La décroissance s’applique également à démonter le grotesque d’un certain mode de vie occidental « turbo-compressé » qui consiste à prendre l’ascenseur ou sa voiture pour de petits déplacements toute la journée avant d’aller le soir transpirer sur le tapis roulant d’un club de sport ; à manger trop et surtout de la viande (qui a un faible rendement nutritif par rapport à la surface de sol nécessaire pour nourrir les animaux, élevés dans d’effroyables conditions d’ailleurs !) pour ensuite se faire traiter pour les maladies qui en découleront comme une fatalité (qui ne dérange pas tout le monde…) ; etc… Le problème tourne toujours autour de deux pôles complémentaires : nos excès matériels s’accompagnent presque toujours de dérives éthiques.


Un autre cheval de bataille, et non des moindres, du journal consiste en des diatribes permanentes envers les « confrères » financés par la publicité et détenus par de riches industriels, au premier rang desquels les marchands d’armes. Selon la décroissance, ces gazettes ne peuvent pas être objectives et travaillent grandement à la propagande et au maintien des intérêts du système en place.


Enfin, l’équipe de la décroissance affiche une sainte horreur de la « technoscience » (dont un des porte-drapeaux serait Claude Allègre) lorsqu’elle est présentée comme solution future à tous nos problèmes, et ce, après les avoir dans une large mesure créés. C’est une question de logique et ce serait soigner le mal par le mal : comment prétendre que les facteurs qui nous ont amené jusqu’au gouffre ne vont pas finir le travail et nous pousser dedans si on continue de leur accorder une confiance aveugle ?

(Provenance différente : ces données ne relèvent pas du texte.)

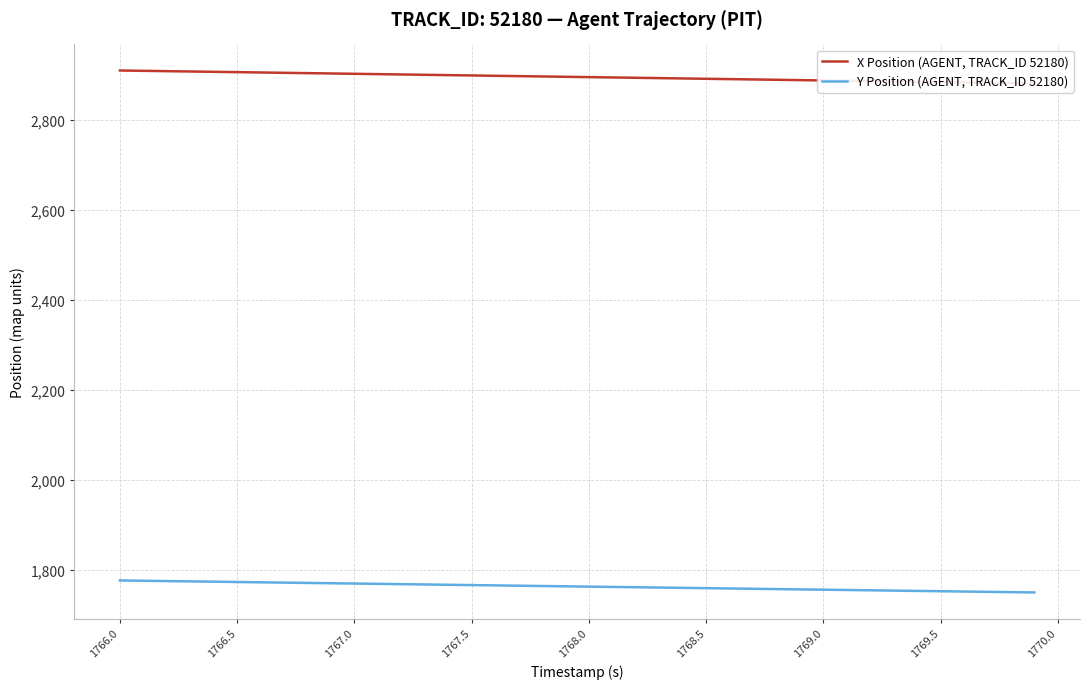

What is the lowest value of the Y Position (AGENT, TRACK_ID 52180) series?

1749.9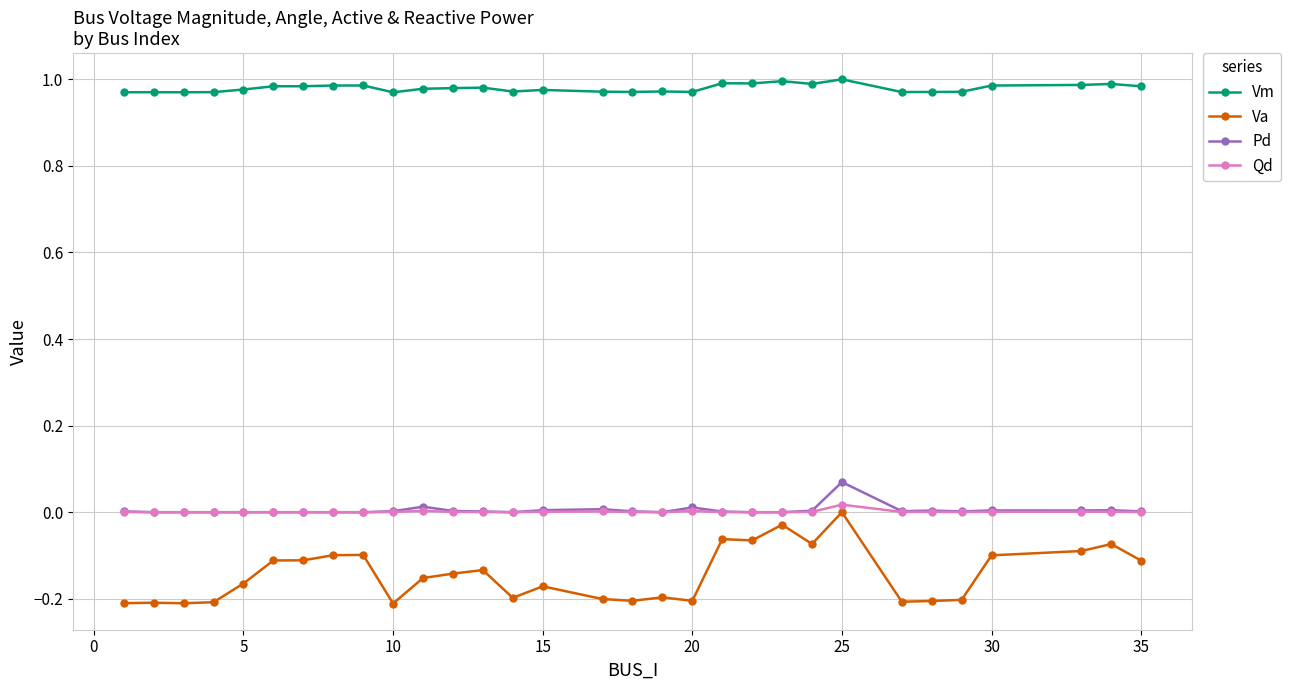

At how many categories does at least one series exceed 0?

31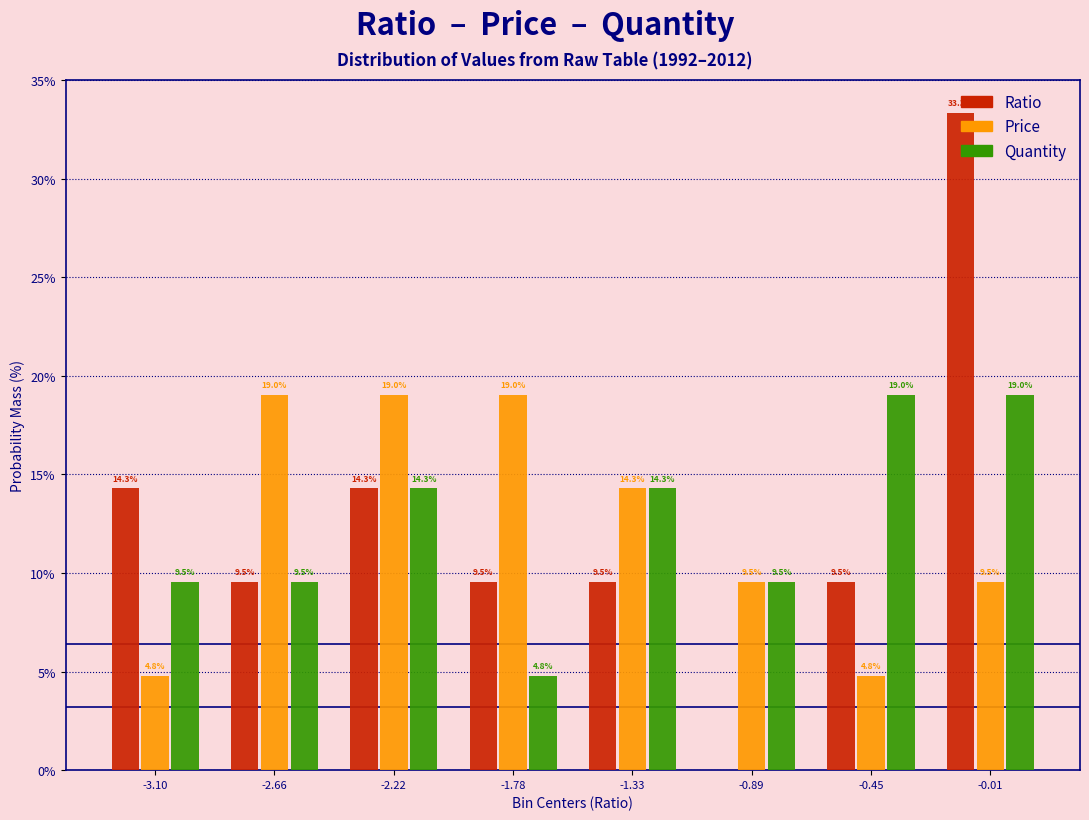

Is the value of Ratio at -1.33 greater than the value of Quantity at -1.33?

No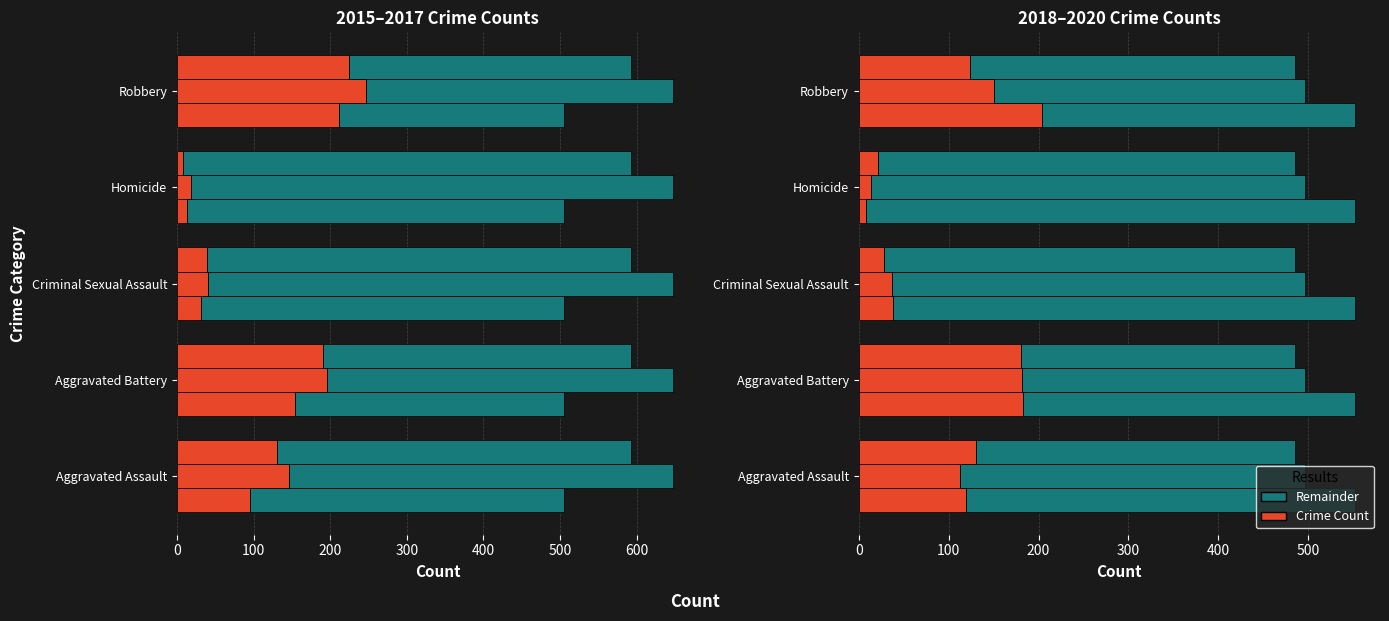

What is the value of the 2019 bar at the 3rd from the left?

37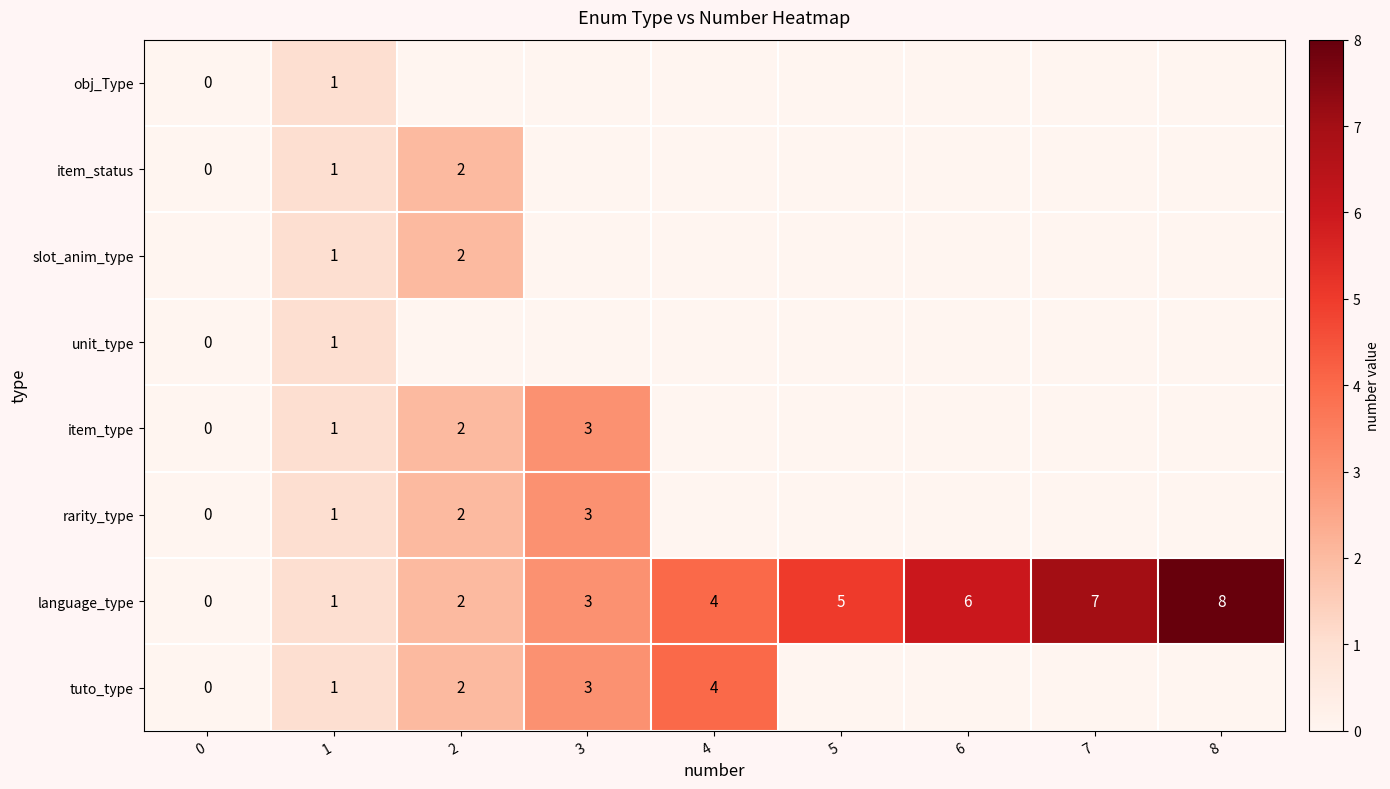

The value of slot_anim_type at 1 is 2. True or false?

False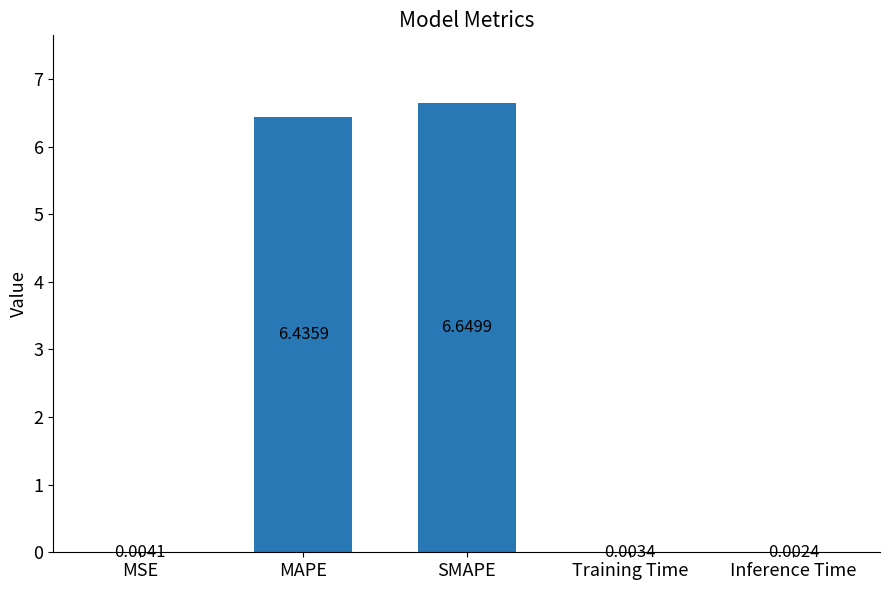

Which has a higher value, MAPE or Training Time?

MAPE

Sans surprise, le nucléaire n’est pas porté aux nues par la décroissance : c’est une ligne de pensée d’une cohérence parfaite mais est-il si simple de croire que si quelques pays se débarrassent de l’arme nucléaire, les autres vont verser des larmes de joie et cesser leurs propres programmes ? Est-il si facile d’imaginer un arrêt brutal du nucléaire civil, sans compenser par des énergies fossiles, et sans drastiquement changer notre mode de vie ? Cela ne se fera-t-il pas plutôt sur de longues années où le nucléaire servira de transition entre le fossile et le renouvelable ou autre ? Cependant, la nature nous-en laissera-t-elle le temps ?...

Pour conclure,


sans accepter tout en bloc la pensée décroissante, je crois sincèrement que de nombreuses idées sont à méditer et que ce journal est un vecteur de réflexion très intéressant, souvent dissonant au milieu d’un paysage de presse assez « consensuel », voire « fashioned » sur ces grandes idées. Il ne faut pas avoir peur d’essayer de se remettre en cause parfois. D’abord essayer. La crise économique actuelle est sans doute le meilleur moment pour questionner notre système et notre mode de vie, avec toutes leurs conséquences et leurs impossibilités à terme. Et si la récession se subit, surtout par les plus faibles, (ainsi que se subiront les désastres écologiques à venir ?), la décroissance, elle, s’organise politiquement et n’est pas que matérielle : c’est tout un état d’esprit dont voici deux leitmotivs pour terminer : moins de biens, plus de lien ; moins de compétition, plus de coopération.